Determine which lines of the records include the word "playlist", and copy them.

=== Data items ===
******************************
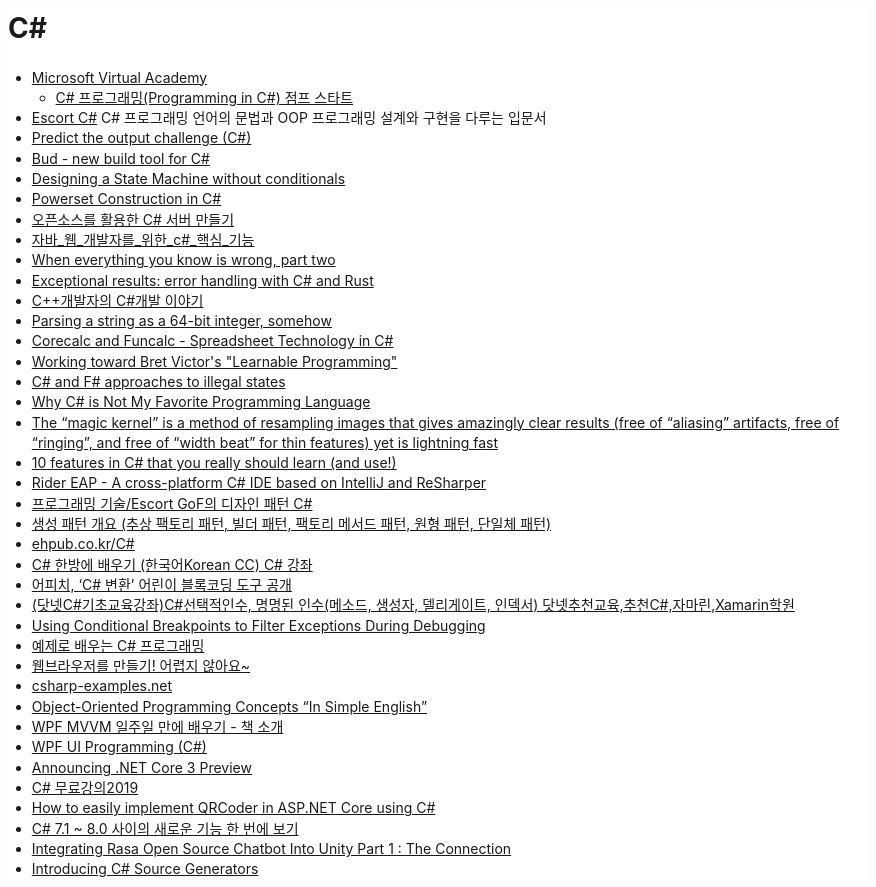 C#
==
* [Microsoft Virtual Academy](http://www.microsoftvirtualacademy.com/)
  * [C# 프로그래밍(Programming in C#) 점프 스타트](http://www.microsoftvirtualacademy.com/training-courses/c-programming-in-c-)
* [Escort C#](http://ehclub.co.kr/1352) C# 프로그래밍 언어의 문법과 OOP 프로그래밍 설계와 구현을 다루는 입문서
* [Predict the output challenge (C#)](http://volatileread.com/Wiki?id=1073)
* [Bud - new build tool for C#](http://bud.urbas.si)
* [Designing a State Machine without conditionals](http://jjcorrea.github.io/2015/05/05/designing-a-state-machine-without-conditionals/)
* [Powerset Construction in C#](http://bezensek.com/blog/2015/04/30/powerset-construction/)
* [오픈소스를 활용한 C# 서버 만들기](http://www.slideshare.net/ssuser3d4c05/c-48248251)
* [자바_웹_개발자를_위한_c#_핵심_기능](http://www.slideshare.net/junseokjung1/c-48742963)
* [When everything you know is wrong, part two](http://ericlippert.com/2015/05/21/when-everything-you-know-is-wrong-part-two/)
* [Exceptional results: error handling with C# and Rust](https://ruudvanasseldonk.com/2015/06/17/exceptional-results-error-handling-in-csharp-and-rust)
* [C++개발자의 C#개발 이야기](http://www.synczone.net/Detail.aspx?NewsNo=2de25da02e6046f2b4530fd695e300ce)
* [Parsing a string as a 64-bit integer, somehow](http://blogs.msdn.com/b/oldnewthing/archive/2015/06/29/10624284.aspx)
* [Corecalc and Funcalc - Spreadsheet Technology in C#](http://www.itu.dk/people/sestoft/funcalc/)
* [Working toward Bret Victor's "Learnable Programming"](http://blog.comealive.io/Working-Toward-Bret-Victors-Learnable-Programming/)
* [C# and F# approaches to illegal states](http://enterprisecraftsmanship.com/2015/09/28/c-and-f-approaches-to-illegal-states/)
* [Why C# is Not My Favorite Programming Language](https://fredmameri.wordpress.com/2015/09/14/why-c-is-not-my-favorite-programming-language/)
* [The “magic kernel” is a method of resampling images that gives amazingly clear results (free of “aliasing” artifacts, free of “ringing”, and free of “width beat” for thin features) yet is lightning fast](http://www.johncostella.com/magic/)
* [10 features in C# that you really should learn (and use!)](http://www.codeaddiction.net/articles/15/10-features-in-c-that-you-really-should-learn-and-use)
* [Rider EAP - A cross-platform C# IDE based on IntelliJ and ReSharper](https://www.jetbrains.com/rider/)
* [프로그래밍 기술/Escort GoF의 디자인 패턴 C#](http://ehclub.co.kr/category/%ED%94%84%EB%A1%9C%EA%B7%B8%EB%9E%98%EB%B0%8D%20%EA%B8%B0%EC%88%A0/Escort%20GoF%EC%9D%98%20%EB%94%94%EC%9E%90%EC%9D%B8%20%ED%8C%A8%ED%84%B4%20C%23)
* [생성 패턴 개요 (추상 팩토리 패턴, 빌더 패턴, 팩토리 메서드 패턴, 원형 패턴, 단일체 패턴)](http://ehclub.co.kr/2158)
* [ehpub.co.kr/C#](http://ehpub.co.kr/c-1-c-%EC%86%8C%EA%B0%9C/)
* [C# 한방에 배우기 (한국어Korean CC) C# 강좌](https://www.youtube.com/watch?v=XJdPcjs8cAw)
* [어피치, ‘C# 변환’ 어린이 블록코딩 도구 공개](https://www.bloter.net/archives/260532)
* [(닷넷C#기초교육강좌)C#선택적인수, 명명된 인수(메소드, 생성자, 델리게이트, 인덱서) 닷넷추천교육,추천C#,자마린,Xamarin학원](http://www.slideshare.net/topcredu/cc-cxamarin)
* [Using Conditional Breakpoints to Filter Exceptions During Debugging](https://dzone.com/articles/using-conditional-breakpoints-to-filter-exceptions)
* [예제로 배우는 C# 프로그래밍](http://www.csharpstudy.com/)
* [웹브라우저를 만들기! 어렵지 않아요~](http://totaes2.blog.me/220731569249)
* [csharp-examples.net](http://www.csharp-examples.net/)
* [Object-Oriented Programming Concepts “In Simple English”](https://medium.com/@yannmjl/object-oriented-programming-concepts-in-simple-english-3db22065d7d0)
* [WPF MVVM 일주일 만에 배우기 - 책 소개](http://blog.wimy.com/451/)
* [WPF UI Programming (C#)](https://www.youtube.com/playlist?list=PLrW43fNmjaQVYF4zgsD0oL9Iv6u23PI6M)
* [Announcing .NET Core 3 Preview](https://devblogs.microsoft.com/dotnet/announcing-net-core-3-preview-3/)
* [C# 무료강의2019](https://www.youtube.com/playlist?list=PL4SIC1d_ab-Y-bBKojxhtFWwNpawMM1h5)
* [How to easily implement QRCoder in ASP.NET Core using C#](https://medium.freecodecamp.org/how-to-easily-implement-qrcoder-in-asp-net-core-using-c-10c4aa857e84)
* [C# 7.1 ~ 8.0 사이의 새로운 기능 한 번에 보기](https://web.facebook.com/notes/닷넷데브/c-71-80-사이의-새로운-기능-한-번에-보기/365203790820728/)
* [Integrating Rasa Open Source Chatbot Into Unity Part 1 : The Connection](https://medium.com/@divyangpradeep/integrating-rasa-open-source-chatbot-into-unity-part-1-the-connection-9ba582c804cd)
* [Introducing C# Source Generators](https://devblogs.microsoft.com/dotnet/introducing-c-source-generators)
******************************
=== Answer to this problem ===
* [WPF UI Programming (C#)](https://www.youtube.com/playlist?list=PLrW43fNmjaQVYF4zgsD0oL9Iv6u23PI6M)
* [C# 무료강의2019](https://www.youtube.com/playlist?list=PL4SIC1d_ab-Y-bBKojxhtFWwNpawMM1h5)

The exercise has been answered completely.